Rio, 07 (AE) - O comando do PT fluminense reagiu mal à extinção de cinco secretarias estaduais decretada ontem (06) pelo governador Anthony Garotinho (PDT) como parte da reforma administrativa e política com que o pedetista pretende cortar mais de 30% dos cargos comissionados e equilibrar as contas do Estado. A executiva regional petista convocou para hoje à noite uma reunião com os secretários do Trabalho, Gilberto Palmares, e do Planejamento, Jorge Bittar, em que pretendia debater o que fazer ante à ameaça de perder cargos e espaço político na administração estadual.
"Não vamos discutir se fica (Antonio) Pitanga ou Gilberto (Palmares)", disse o presidente regional do PT, Domício Mascarenhas. Ele referia-se à alternativa apresentada ao partido por Garotinho, que quer fundir a pasta do Trabalho com a de Ação Social - essa ocupada por Pitanga -, o que reduziria o número de secretarias sob comando petista. Apesar de as secretarias extintas ontem serem do PDT, os petistas avaliam que a vez do PT, maior partido da frente no Estado depois do PDT, chegará. O governador não respondeu a um documento do partido sobre a reforma que lhe foi entregue pela legenda.
Foram extintas as Secretarias de Direitos Humanos e Cidadania, Extraordinária de Projetos Essenciais, de Assuntos Fundiários e de Comunicação Social e o Gabinete Militar.
Garotinho também criou o cargo de secretário-executivo do gabinete e, para o ocupar, designou o ex-secretário de Agricultura Luiz Rogério Magalhães. O novo secretário coordenará o trabalho de cinco gerentes de área, que ainda serão nomeados e aos quais os demais secretários ficarão subordinados. Esse último ponto, na prática, rebaixará os secretários, que temem ser esvaziados, o que tem gerado descontentamento.
"Essas gerências hierarquizam ainda mais (o governo), são mais duas instâncias entre os secretários e o governador, dificultando o acesso", disse Mascarenhas. "O governo também fica mais centralizado." Outro integrante da frente de esquerdas que apóia Garotinho, o PSB, também tem reservas em relação à reforma, embora se diferencie do PT.

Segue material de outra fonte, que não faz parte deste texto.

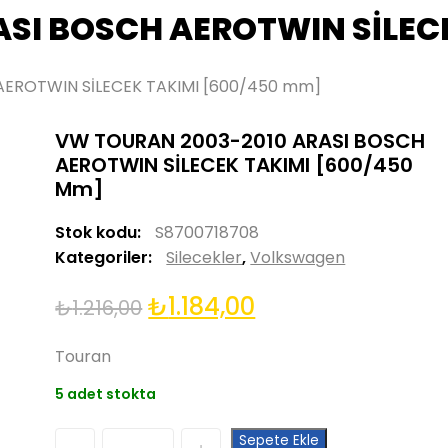
SI BOSCH AEROTWIN SİLEC
AEROTWIN SİLECEK TAKIMI [600/450 mm]
VW TOURAN 2003-2010 ARASI BOSCH
AEROTWIN SİLECEK TAKIMI [600/450
Mm]
Stok kodu:
S8700718708
Kategoriler:
Silecekler
,
Volkswagen
Orijinal
Şu
₺
1.184,00
₺
1.216,00
fiyat:
andaki
Touran
₺1.216,00.
fiyat:
5 adet stokta
₺1.184,00.
Quantity
Sepete Ekle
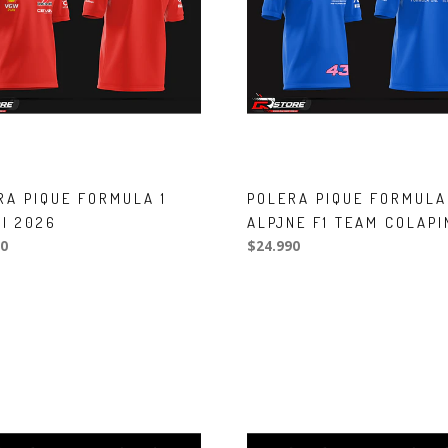
RA PIQUE FORMULA 1
POLERA PIQUE FORMULA
SI 2026
ALPJNE F1 TEAM COLAPI
0
$24.990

"O PSB entende que a reforma é necessária, mas coloca em discussão a questão da gerência", diz o presidente regional da legenda, Alexandre Cardoso, também secretário de Saneamento. O partido, disse Cardoso, não teme perder espaço com a reforma, mas pretende se reunir para uma discussão na próxima semana. Reservadamente, os socialistas também questionam a validade da criação de gerências.